Quelqu’un d’une force énorme me souleva du sol de la cellule ; en sortant de mon brouillard, je sus que ça ne pouvait être que le Gros Bill Kœnig. Encore dans les vapes, les jambes en coton, je laissai Fritzie et les flics Mex me guider à travers le poste jusqu’à la sortie. C’était le crépuscule, et le ciel de TJ s’éclairait déjà de néon. Une voiture de patrouille Studebaker vint se ranger devant nous ; Fritzie et Bill me firent monter sur la banquette arrière. Le conducteur enclencha la sirène la plus bruyante que le monde ait jamais entendue, puis il écrasa l’accélérateur.
On sortit de la ville par l’ouest pour stopper sur le gravier d’une avant-cour parking de motel, en forme de fer à cheval. Les flics de TJ en chemise kaki et pantalon de cheval montaient la garde à l’entrée d’un pavillon sur l’arrière, fusil à pompe à la main. Fritzie me fit un clin d’œil et m’offrit son bras pour que je m’appuie dessus. Je le repoussai et sortis de la voiture par mes propres moyens. Fritzie ouvrit la marche ; les flics me saluèrent du canon de leurs fusils puis ouvrirent la porte.

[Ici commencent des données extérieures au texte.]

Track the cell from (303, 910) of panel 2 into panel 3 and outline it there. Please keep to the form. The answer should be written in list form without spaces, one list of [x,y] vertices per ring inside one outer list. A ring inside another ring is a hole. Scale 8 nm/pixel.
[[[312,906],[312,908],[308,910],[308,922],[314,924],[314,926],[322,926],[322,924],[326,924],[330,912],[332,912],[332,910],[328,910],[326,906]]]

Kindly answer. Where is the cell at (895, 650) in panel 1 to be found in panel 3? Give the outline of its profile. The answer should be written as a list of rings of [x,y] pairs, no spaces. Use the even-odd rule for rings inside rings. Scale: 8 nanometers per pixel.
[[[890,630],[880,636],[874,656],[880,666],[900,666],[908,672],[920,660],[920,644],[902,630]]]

La chambre était un abattoir qui puait la cordite. Bobby De Witt et un Mexicain gisaient au sol, morts, criblés de balles et baignant dans le sang qui se vidait des orifices des projectiles. Un mur entier était couvert de parcelles de cervelle qui suintaient encore ; le cou de De Witt était couvert d’ecchymoses, là où je lui avais coupé les gaz. Ma première pensée cohérente fut que c’était moi qui avais fait ça, pendant que j’étais dans les vapes, vengeance personnelle afin de protéger les deux seules personnes que j’aimais. Fritzie devait savoir lire dans les pensées, parce qu’il éclata de rire et dit :
— C’est pas toi, fiston. L’espingo, c’est Félix Chasco, trafiquant de drogue bien connu. C’est peut-être une autre raclure de dopé, ou bien Lee, ou p’têt Dieu lui-même. Ce que j’en dis, c’est qu’on laisse nos collègues mexicains s’occuper de leur linge sale entre eux et qu’on se rentre à L.A. pour mettre la main sur le fils de pute qui a découpé le Dahlia.